Only a third of the otherwise well term babies referred for full assessment in 2001–2003 turned out to have a structural defect (fig 11),), a proportion similar to that recently reported from two medically staffed units.19,21 Having established that the number with an audible murmur decreases over time, staff are now looking to see whether it is possible to reduce the number referred by delaying their own reassessment of these babies until they are 2 weeks old as long as they remain asymptomatic. Parents do not seem to find the delay inherent in the present screening system (fig 22)) unduly stressful as long as they are properly informed of what is going on and why. Most also seem to understand that, as with testing for other conditions such as deafness,28 the system only works as well as it does because the initial screen picks up some “false positives” along with all the “true positives”. It is, however, known that the time parents spend waiting for a cardiac diagnosis often generates more stress than the diagnosis itself.29
The audit reported here seems to have vindicated Northumberland Health Authority's decision to let nurse practitioners take over the work previously carried out by resident paediatric staff. Whether that success can be replicated elsewhere may depend on whether the nurses or midwives called on to do that work get the chance to build up enough experience to start doing it well. It may also depend on whether they get the chance to build up as effective a working relationship with a clinician experienced in echocardiography as the one described here. Given the importance that parents and clinicians alike attach to the clinical examination of every baby at birth, it is, perhaps, surprising that there is almost no published information as to the effectiveness of that examination.

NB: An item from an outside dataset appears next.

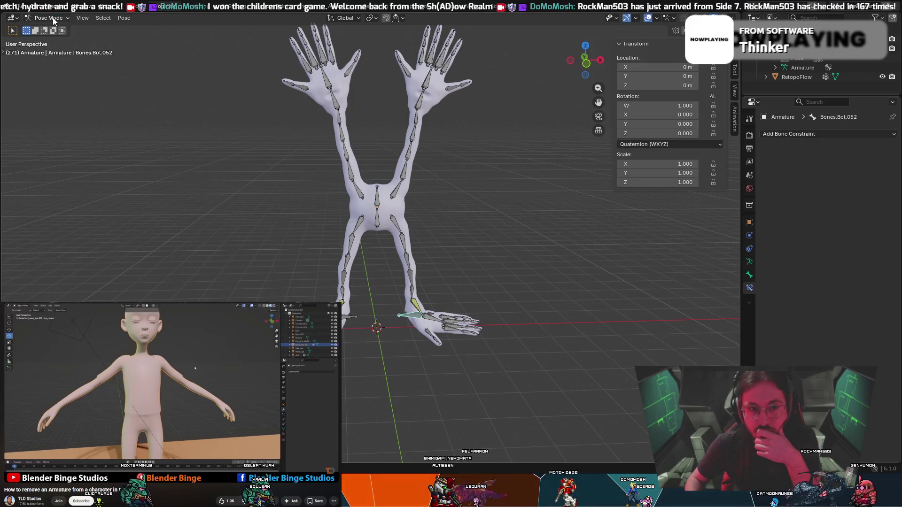
left_click(53, 17)
left_click(56, 30)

Any excessive focus on whether that examination detects a murmur can, nevertheless, be dangerously misleading, because some babies with a potentially life threatening condition, such as preductal coarctation, do not have a murmur (and are not cyanosed either).30 Getting parents to understand that they can, and should, return to the unit where their baby was delivered if they have any worries seems to have achieved as much as the initial examination for signs of heart disease to ensure that the few babies who did have a serious defect reached a cardiologist before they became dangerously unwell.

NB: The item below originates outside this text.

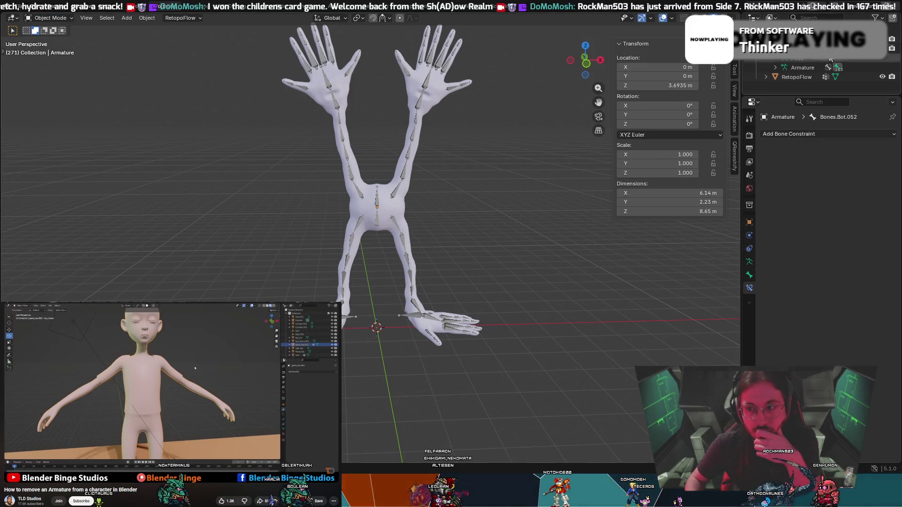
key("a")
left_click(51, 17)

This study would not have been possible had there not been a collaborative, region‐wide, congenital abnormality survey in existence in the north of England (NorCAS), and we are extremely grateful to Dr Christopher Wren, the consultant responsible for maintaining the cardiac component of that register, for support and advice, and for checking the accuracy of all the data on which this review is based. We are grateful to the secretarial staff, and to the Ashington unit's part time audit nurse, Kathleen Davidson, for their careful maintenance of the correspondence files without which it would never have been possible to document what happened to many of the children referred for further assessment. We are also grateful to Graham Stacey, for permission to quote from the parental interviews he undertook for Northumberland Community Health Council.
Competing interests: EH started the region's congenital abnormality register. He was also the first to suggest the development of a nurse led unit to Northumbria Health Authority in 1993, but had retired before the unit opened. CP has been one of the nurse practitioners at the unit since 1996. Neither received funding for this study.